§ GIVEN EXERCISE:
Please answer these questions about the pressure washer thread, one per line:
1. How high to the peak is the 3 story house thought to be?
2. What flow rate is listed for the Sistema 10102 CleanJet 1400 TSS?
3. How close does the reply say you need to be to whatever you are cleaning?

§ PASSAGE SHOWN:

— Start —

On 10 May 2007 10:49:42 -0700, markm75 wrote:


Curious what most have found to be enough psi for a 3 story house
to clean the siding? (I think around 35 feet to the peak)


IE: I've looked at some electrics that max out at around 1600 psi,
while the gas ones are around 2200 psi or higher...


I was thinking electric would be the easier one with less
maintenance etc.. but maybe not enough power?


Here are two models in particular:


Sistema 10102 CleanJet 1400 TSS
http://www.amazon.com/Sistema-10102-...ressure/dp/B00...
1400 psi, 1.4gal per minute, electric;


or


Briggs and Stratton 2200 psi
http://www.amazon.com/Briggs-Stratto...ure-Washer/dp/...
Gas powered;


Thanks


35 feet? A plain old garden hose will deliver a stronger stream of
water at that distance. Pressure washer pressure happens very close
to the nozzle. You need to be within a foot or two of whatever you
are trying to clean. At five feet, there is just a fine mist gently
wafting through the air.

— End —

§ EXTRACTED INFORMATION:

— Start —

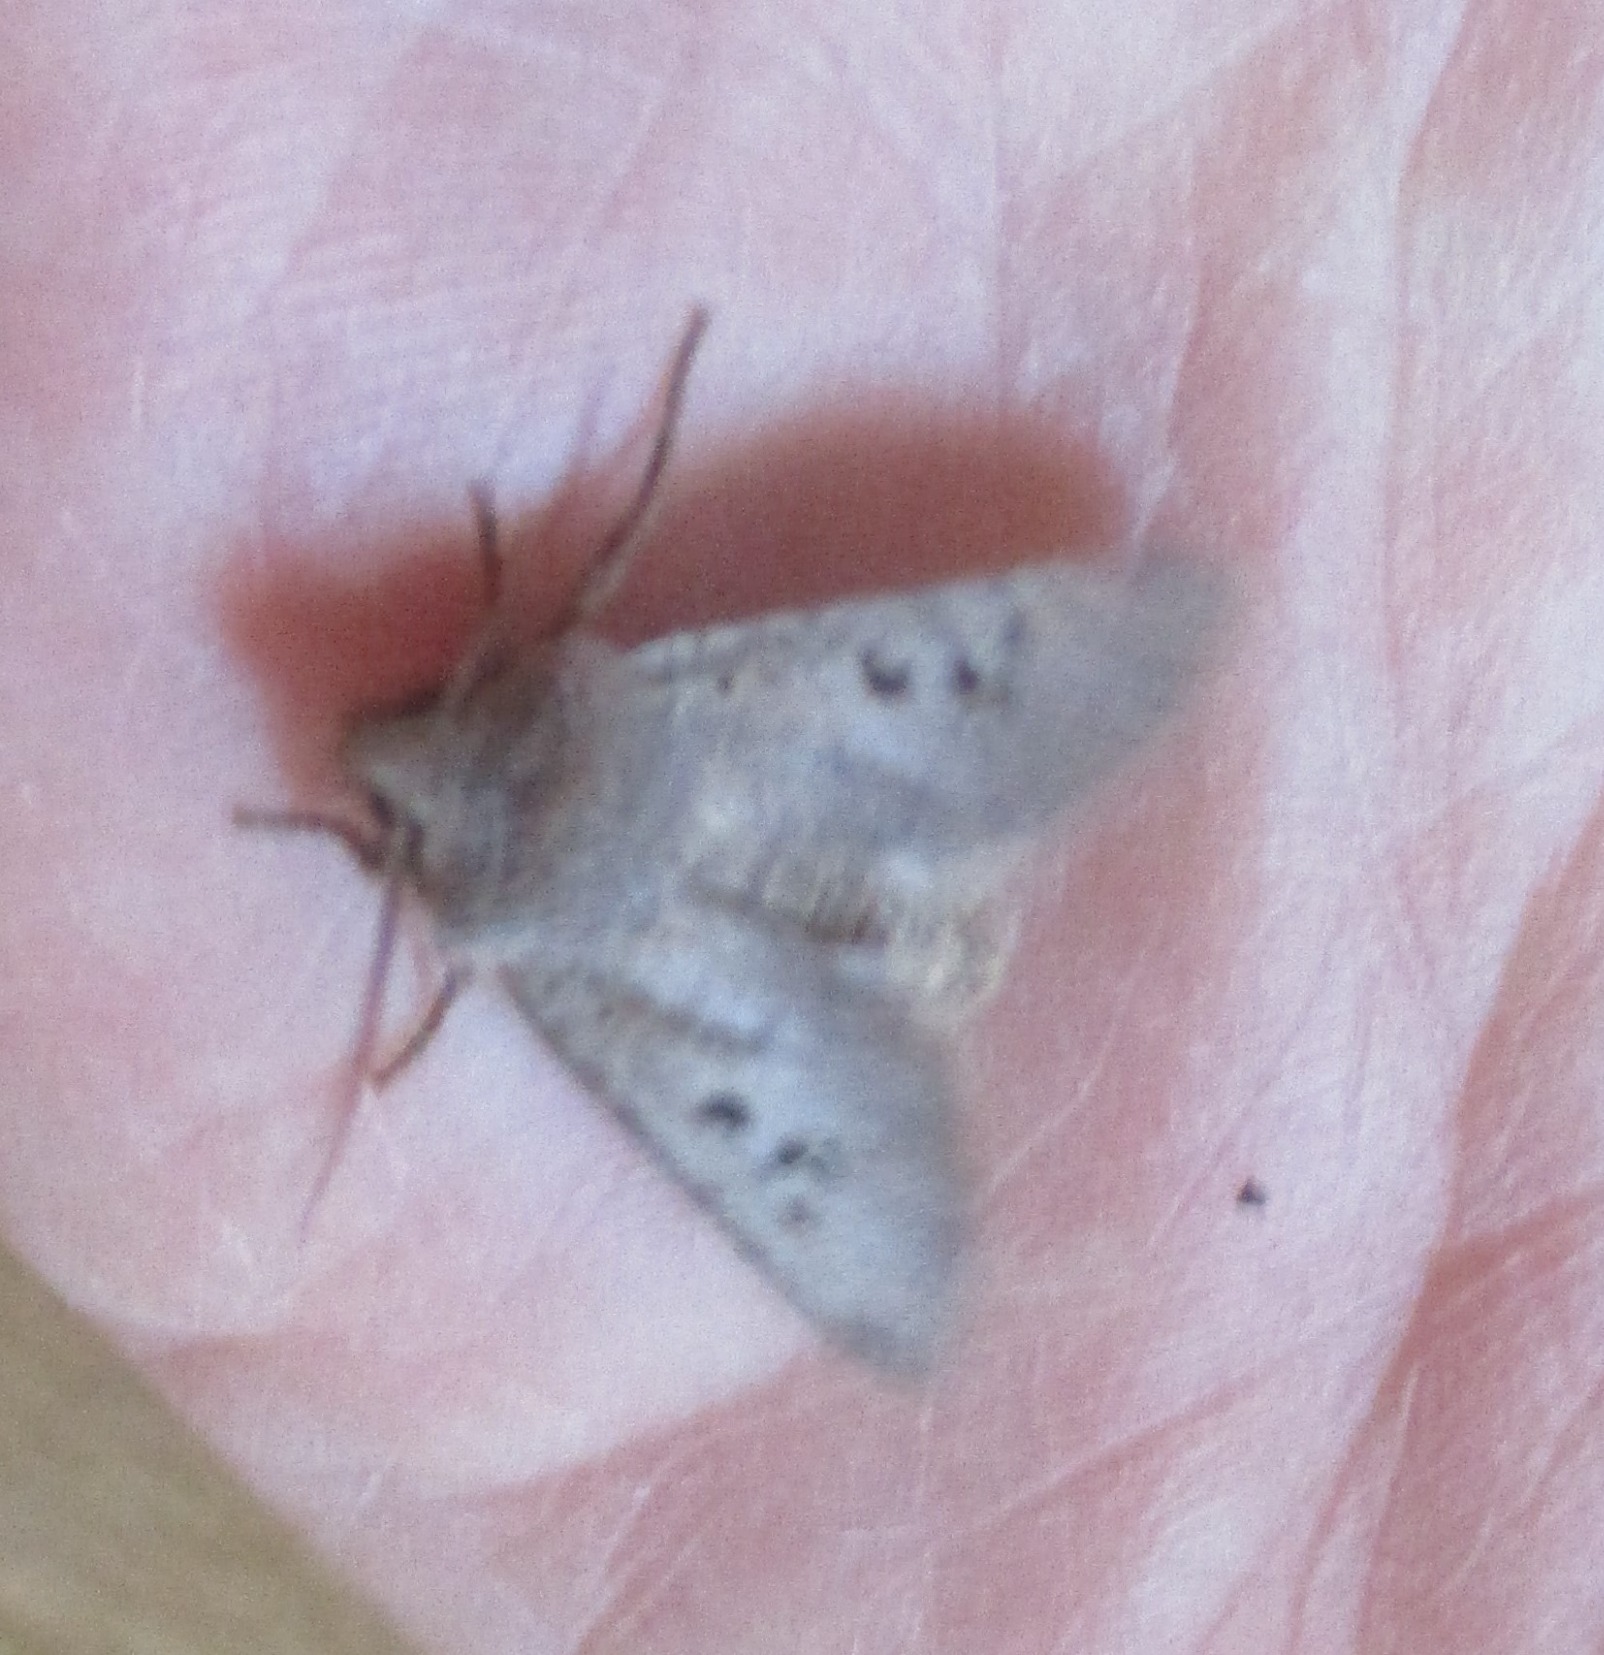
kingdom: Animalia
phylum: Arthropoda
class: Insecta
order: Lepidoptera
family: Noctuidae
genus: Conistra
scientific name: Conistra rubiginosa
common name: Sortmærket overvintringsugle
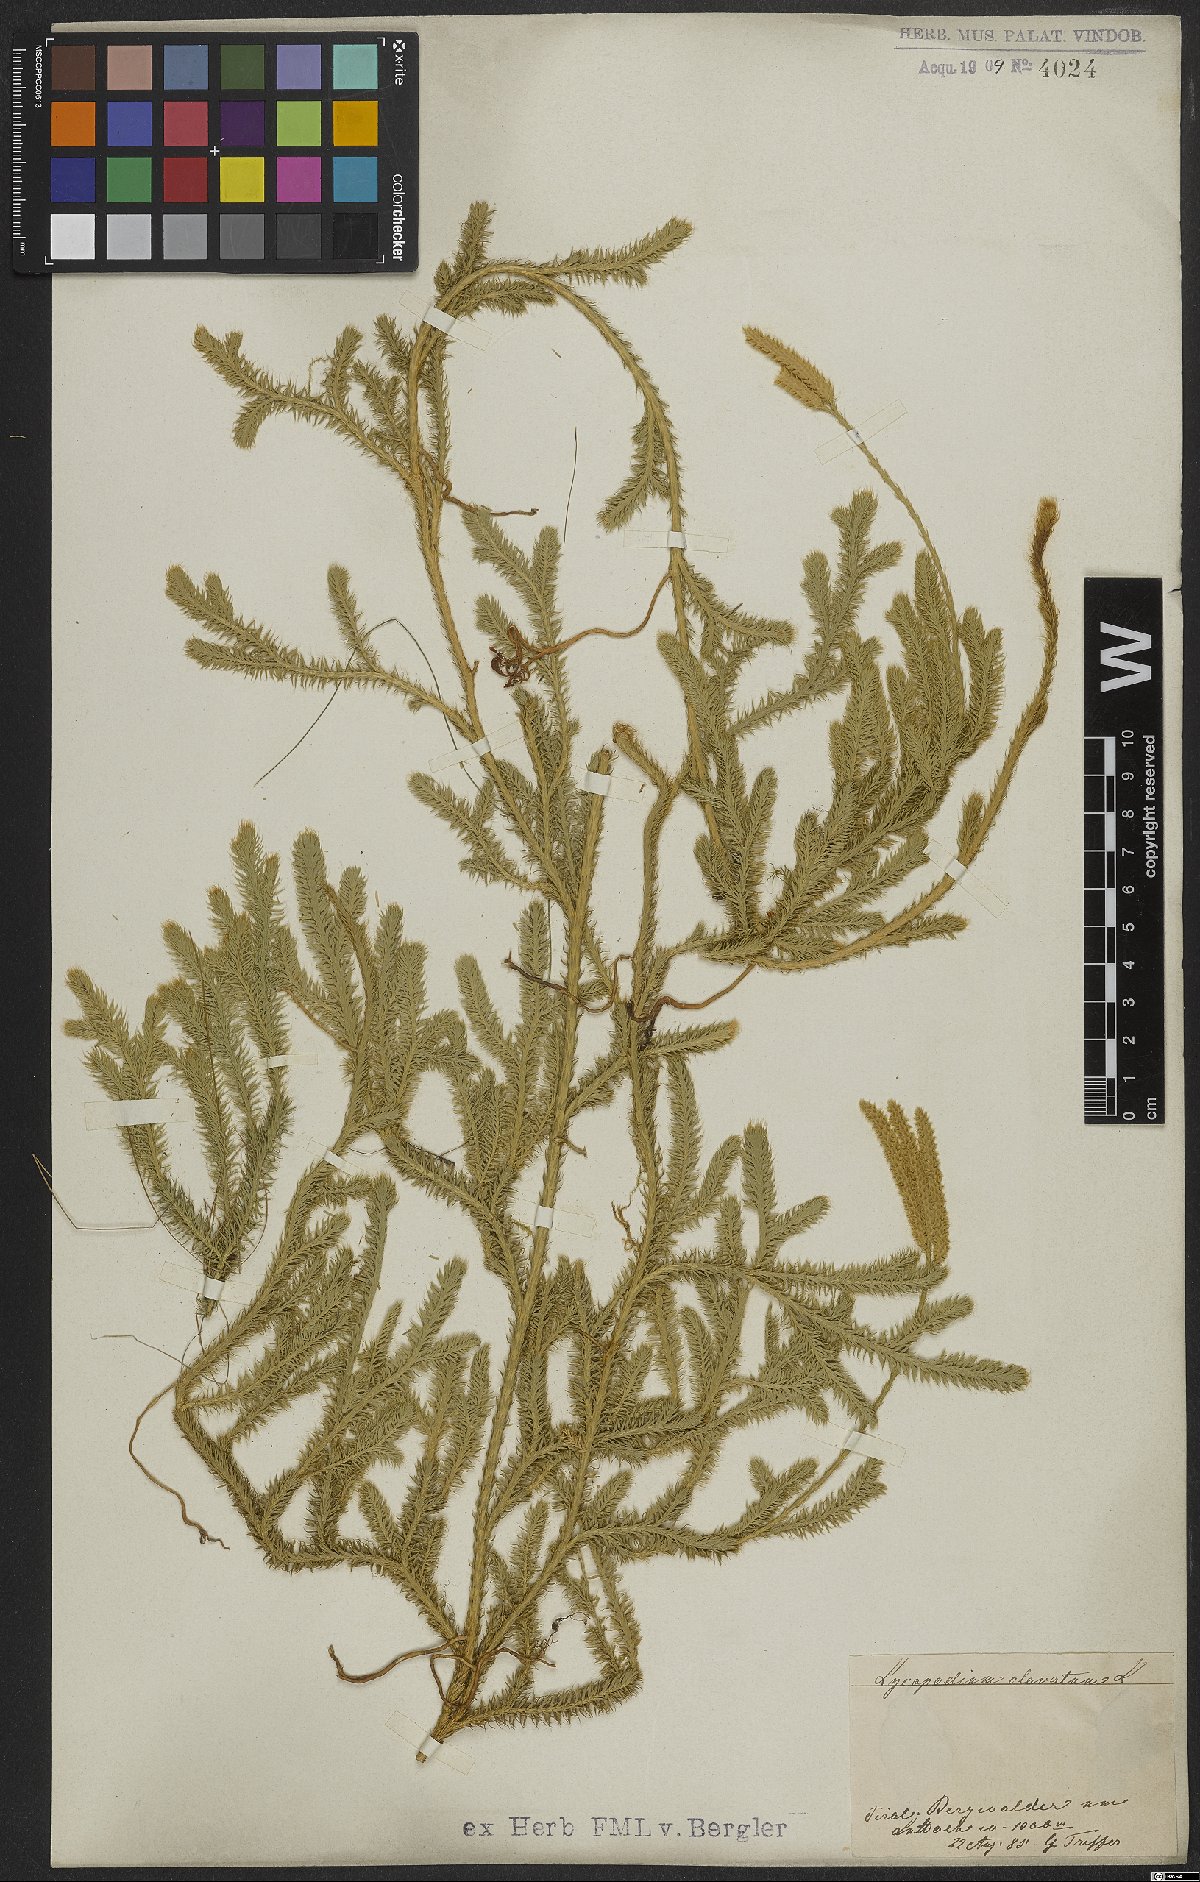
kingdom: Plantae
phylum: Tracheophyta
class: Lycopodiopsida
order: Lycopodiales
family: Lycopodiaceae
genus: Lycopodium
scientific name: Lycopodium clavatum
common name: Stag's-horn clubmoss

— End —

§ OUTPUT:
1. Around 35 feet.
2. 1.4 gallons per minute.
3. Within a foot or two.